Joe’s real objective is Anne Browder, one of the two residents of the Alrightee, but that has been, so far, unsuccessful. “It wasn’t a case of not getting to first base. I couldn’t even catch a ride to the ball park.”

Ann Browder is the newest resident of D Dock, moving onto the Alrightee with Amy Penworthy eight months prior to the action of the novel, having relocated to Elihu Beach from New York City. She is a pretty blonde with a fabulous set of legs, but she’s reserved and controlled. She doesn’t smile much, she doesn’t date and she’s politely rebuffed every advance Joe Rykler has made. When she finally agrees to go out to dinner with Joe she reveals that she came down to Florida after a horrible ending to a three-year affair with a married man. When she decided to get pregnant in order to prod him into leaving his wife, he freaked and broke it up, sending Anne to an abortionist in Philadelphia. (A remarkably frank passage for MacDonald at this point in his writing.) She can’t get over it and is resigned to the fact that she is incapable of loving anyone else.

Forty year old Leo Rice is at Stubbins Marina for a reason, and it’s not because he just happened to stop by on his way down from Jacksonville. He’s a high-ranking corporate executive from Syracuse on a mission that has nothing to do with his job. A year ago his wife, tired of being ignored by his constant focus on work, confronted him with the news that she wanted a trial separation. She and a girlfriend were going to head down to the Bahamas and she was going to try and find herself. This was a bolt from the blue for workaholic Leo, and he protested but she was adamant. They put their two boys in boarding school and she left. And in only a few weeks later she was dead.

She had committed suicide after spending several weeks on a yacht with a man who wooed her, took her money, then dumped her. After much investigation Leo was able to discover that the man was named Rex Rigsby.

Rex Rigsby is the “bad guy” of the novel and Leo Rice hunting him down in order to exact some sort of revenge is the primary plot of The Beach Girls. Rigsby is remarkably similar to Paul Klauss, the villain of Please Write for Details: a sociopathic playboy who hunts, woos and ruins woman for sport. But while Klauss was a man who played this game in order to destroy the women, Rigsby mainly does it for the money he is able to extract from them. That they are emotionally destroyed is merely a nice dividend. And of course Rigsby is moored on D Dock, in the very slip next to Leo.

» **Activity**:
Retype the passage about The Beach Girls word for word, everything from "Ann Browder is" down to "loving anyone else.".

» **Provided data**:
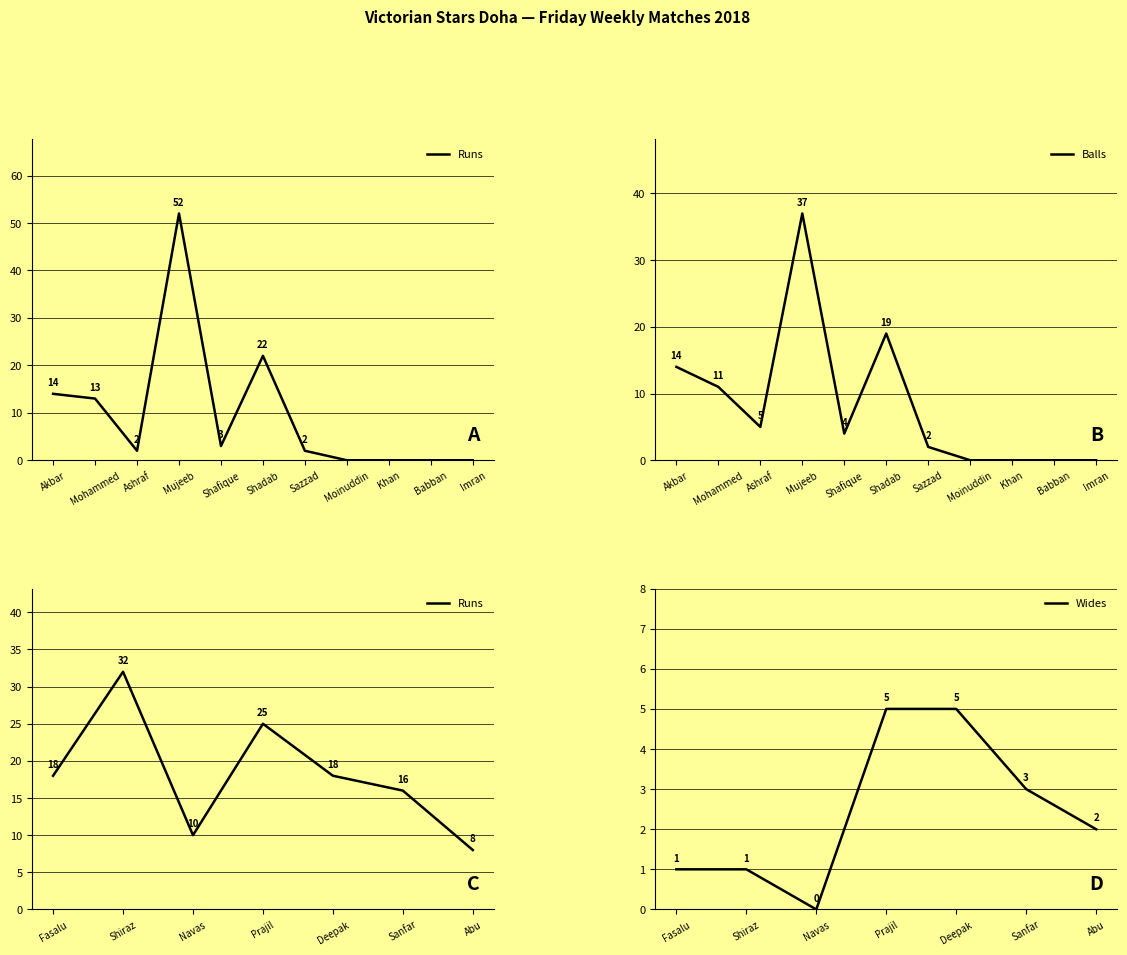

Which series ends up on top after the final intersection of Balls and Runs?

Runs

--

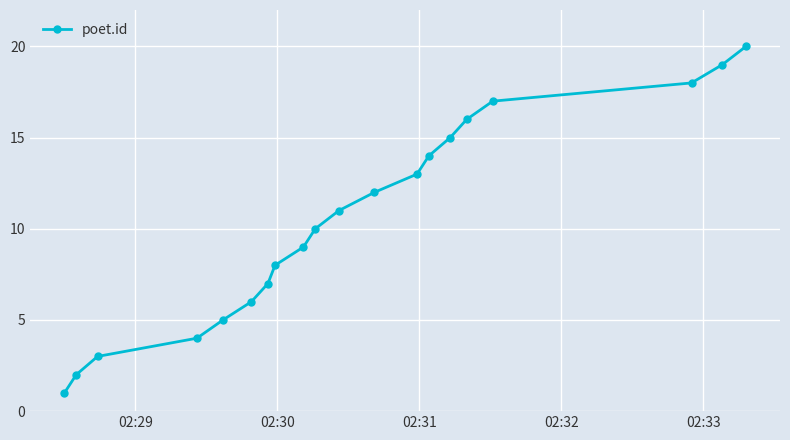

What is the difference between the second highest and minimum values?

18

» **Reply to the exercise**:
Ann Browder is the newest resident of D Dock, moving onto the Alrightee with Amy Penworthy eight months prior to the action of the novel, having relocated to Elihu Beach from New York City. She is a pretty blonde with a fabulous set of legs, but she’s reserved and controlled. She doesn’t smile much, she doesn’t date and she’s politely rebuffed every advance Joe Rykler has made. When she finally agrees to go out to dinner with Joe she reveals that she came down to Florida after a horrible ending to a three-year affair with a married man. When she decided to get pregnant in order to prod him into leaving his wife, he freaked and broke it up, sending Anne to an abortionist in Philadelphia. (A remarkably frank passage for MacDonald at this point in his writing.) She can’t get over it and is resigned to the fact that she is incapable of loving anyone else.